Federal officials have maintained that the nation's bird flu outbreak does not pose an immediate threat to public health, but infectious disease experts say recent developments indicate the H5N1 virus' spread is widening — and with it, the risks it poses to humans.
"The traffic light is changing from green to amber," Peter Chin-Hong, MD, an infectious disease expert at University of California at San Francisco, told NBC News. "So many signs are going in the wrong direction."
Here’s a recap of the scope of the outbreak and recent developments that have heightened concerns among experts:
- Since late March, the H5N1 outbreak has affected at least 875 herds of dairy cows in 16 states, according to the CDC. This year marked the first time bird flu viruses have been found in cows. As for human infections, 64 have been confirmed in the U.S. since April, mostly among individuals who work with dairy cattle and poultry. Most patients with a confirmed case have reported mild symptoms.

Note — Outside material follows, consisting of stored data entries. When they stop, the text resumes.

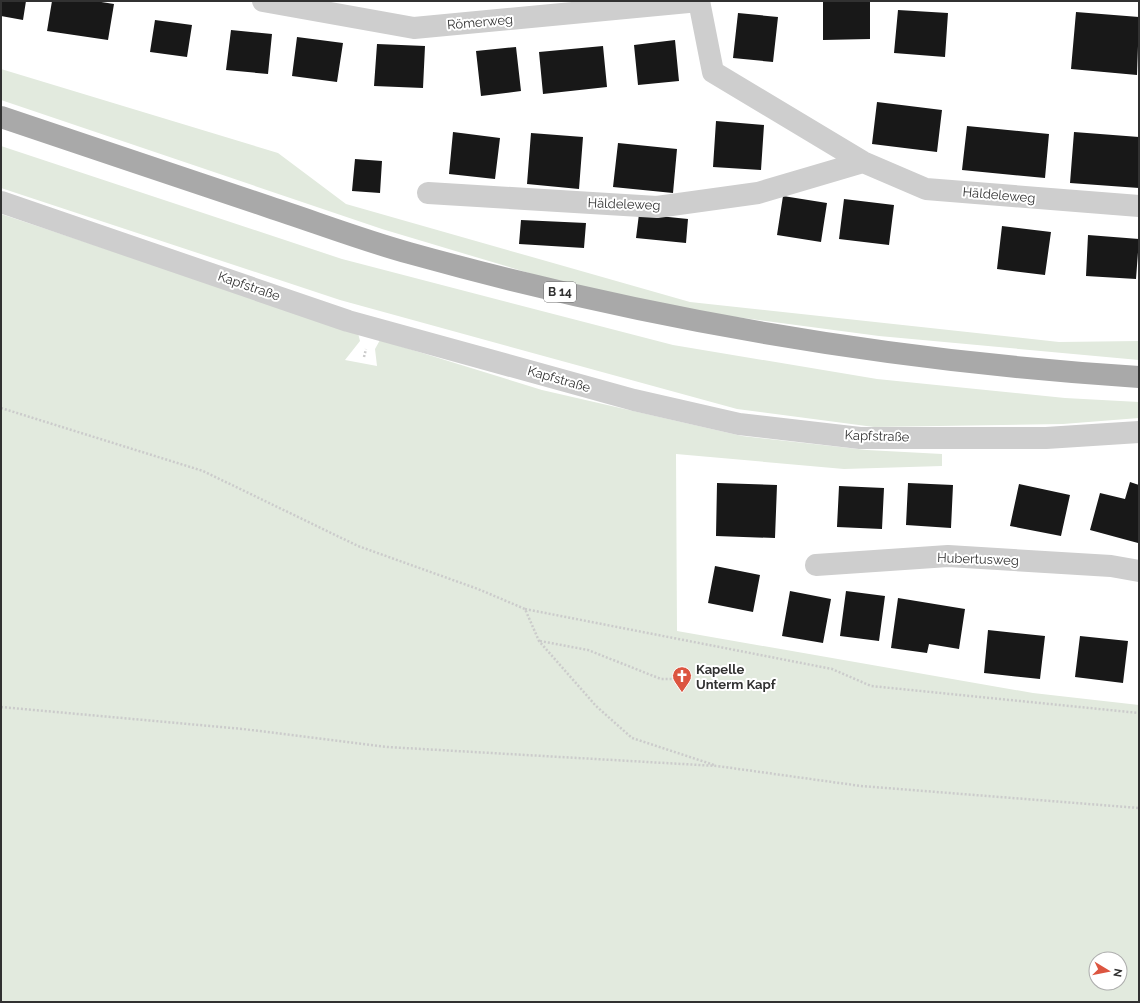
<svg xmlns="http://www.w3.org/2000/svg" width="1140" height="1003" font-family="Raleway,sans-serif">
<style>
.green{fill:#e2eade;fill-rule:evenodd}
.building{fill:#181818}
.lines{fill:none;stroke-linecap:round;stroke-linejoin:round}
.path{stroke:#cbcbcb;stroke-width:2.5;stroke-dasharray:2 2;stroke-linecap:butt}
.minor{stroke:#cecece;stroke-width:22}
.primary{stroke:#a9a9a9;stroke-width:22}
.labels{text-anchor:middle;dominant-baseline:central;stroke-width:4;stroke-linejoin:round;paint-order:stroke}
.shield{fill:#fff;stroke:#6f6f6f;stroke-width:1}
.shield-label{font-size:12px;font-weight:bold;fill:#313131}
.street-label{font-size:13px;fill:#313131;stroke:#fff}
.poi-label{font-size:13px;font-weight:bold;fill:#313131;stroke:#fff;text-anchor:start}
</style>
<rect width="100%" height="100%" fill="#fff"/>
<path class="green" d="M1,69L278,153L346,204L690,302L1059,342L1139,341V360L879,336L698,312L569,285L382,229L1,100Z
M1,146L342,259L673,345L877,379L1065,398L1139,402V418L1063,424L874,427L737,409L340,300L1,188Z
M1,214L358,333L360,341L345,360L377,366L375,349L380,340L542,390L742,436L867,450L942,454V466L844,469L676,454L677,631L1033,693L1139,705V1002H1ZM1096,959H1120V983H1096Z"/>
<path class="building" d="M1,1H26L23,20L1,16Z
M52,1H95L114,4L108,40L47,31Z
M823,1H870V39L823,40Z
M898,10L948,13L945,57L894,53Z
M1076,12L1139,17L1137,75L1071,69Z
M738,13L778,17L773,62L733,58Z
M155,20L192,25L187,57L150,52Z
M231,30L272,34L268,74L226,70Z
M297,37L343,43L337,82L292,76Z
M675,40L679,81L638,85L634,45Z
M377,44L425,46L423,88L374,86Z
M603,46L607,87L543,94L539,52Z
M516,47L521,91L481,96L476,51Z
M877,102L942,110L937,152L872,144Z
M716,121L764,125L761,170L713,167Z
M967,126L1049,134L1045,178L962,170Z
M453,132L500,138L495,179L449,174Z
M1074,132L1139,137V188L1070,183Z
M531,133L583,137L579,189L527,184Z
M618,143L677,149L673,193L613,187Z
M355,159L382,161L380,193L352,191Z
M783,196L827,203L821,242L777,235Z
M844,199L894,205L889,245L839,239Z
M639,214L688,219L686,243L636,238Z
M521,220L586,223L584,248L519,244Z
M1002,226L1051,232L1045,275L997,269Z
M1088,235L1139,239L1136,279L1086,276Z
M1130,482L1139,485L1138,543L1090,530L1100,493L1125,499Z
M717,483L777,485L775,538L716,536Z
M908,483L953,485L951,528L906,525Z
M1019,484L1070,495L1061,536L1010,526Z
M839,486L884,488L882,529L837,527Z
M715,566L760,575L753,612L708,603Z
M790,591L831,599L823,643L782,636Z
M846,591L885,596L879,641L840,636Z
M898,598L965,609L959,649L929,644L927,653L891,648Z
M988,630L1045,636L1040,679L984,673Z
M1080,636L1128,641L1123,683L1075,677Z"/>
<g class="lines">
<path class="path" d="M364,357L366,349
M1,408L203,471L358,546L478,589L525,609L539,641L596,706L632,738L714,765
M525,609L832,669L871,686L1139,713
M540,641L588,650L661,679H686
M1,707L243,729L387,747L717,766L861,786L1139,808"/>
<path class="minor" d="M263,1L414,28L699,1
M699,1L713,72L863,162L926,189L1139,206
M428,193L657,207L758,193L863,162
M1,202L348,321L634,400L739,424L860,438H1046L1139,432
M816,565L948,556L1111,566L1139,571"/>
<path class="primary" d="M1,117C90,147 180,177 269,207C315,222 362,240 409,253C649,320 890,361 1139,377"/>
</g>
<defs>
<symbol id="church-pin" viewBox="-11 -11 22 30"><path d="M0 17L-7.5 6A9.5 9.5 0 1 1 7.5 6Z" fill="#dc5540" stroke="#fff"/><path d="M-1.2-6h2.4v3.5h3.3v2.4h-3.3V6h-2.4V-.1h-3.3v-2.4h3.3Z" fill="#fff"/></symbol>
</defs>
<g fill-rule="evenodd">
<use href="#church-pin" x="671" y="665" width="22" height="30"/>
</g>
<g class="labels">
<rect class="shield" x="544" y="282" width="32" height="20" rx="3"/>
<g class="shield-label">
<text x="560" y="292">B 14</text>
</g>
<g class="street-label">
<text transform="translate(480 22) rotate(-5)">Römerweg</text>
<text transform="translate(999 195) rotate(5)">Häldeleweg</text>
<text transform="translate(624 204) rotate(2)">Häldeleweg</text>
<text transform="translate(249 286) rotate(19)">Kapfstraße</text>
<text transform="translate(559 379) rotate(16)">Kapfstraße</text>
<text transform="translate(877 436) rotate(2)">Kapfstraße</text>
<text transform="translate(978 559) rotate(2)">Hubertusweg</text>
</g>
<g class="poi-label">
<text x="696" y="669">Kapelle<tspan x="696" dy="15">Unterm Kapf</tspan></text>
</g>
</g>
<rect width="1140" height="1003" fill="none" stroke="#313131" stroke-width="4"/>
<g transform="translate(1108 971) rotate(100)"><circle r="19" fill="#ffffff" stroke="#adadad"/>
<path d="M0-3L7 15L0 10L-7 15Z" fill="#dc5540"/>
<text y="-6" font-size="11" font-weight="bold" text-anchor="middle" fill="#313131">N</text>
</g>
</svg>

- In recent months, fragments of the virus have been detected in wastewater, indicating the virus' spread is much wider than what official numbers suggest. About 19% of sites tested as part of the CDC's National Wastewater Surveillance System in 10 states have returned positive detections in early December. Most detections have been in areas where there are dairy and poultry farms, but there have been cases where positive detections surface in areas with no agricultural facilities.
"We've seen detections in a lot more places, and we've seen a lot more frequent detections," in recent months, Amy Lockwood, PhD, told NBC. She leads detection efforts at Verily, the company providing wastewater testing services to the CDC. "We are starting to see it in more and more places where we don't know what the source might be automatically," Ms. Lockwood said. "We are in the throes of a very big numbers game."
- Another factor sounding alarm bells among experts: Several human cases with no confirmed source of infection. In September, the CDC confirmed a case in a Missouri resident who did not have any known occupational exposure to infected animals. Two months later, a child in California became ill with H5N1 with no initial confirmed infection source.
- On Dec. 18, the CDC confirmed a patient in Louisiana has been hospitalized with a severe bird flu infection, marking the nation's first human case of severe illness tied to H5N1. The individual, who is older than 65 and has underlying medical conditions, was exposed to sick and dead birds in backyard flocks.
- The more the virus spreads, particularly among mammals, the more opportunities it has to evolve in ways that make it more adept at spreading to and among humans. A study published Dec. 5 in Science gave weight to that concern, suggesting that the version of the virus circulating in dairy cows is a single mutation away from being able to more easily bind to human receptors.
- Taken together, these developments have put H5N1 on the path to becoming the next potential pandemic, according to public health experts, who are urging federal agencies to bolster testing and surveillance efforts to better prepare and respond to the possibility that the virus gains the ability to spread from person to person.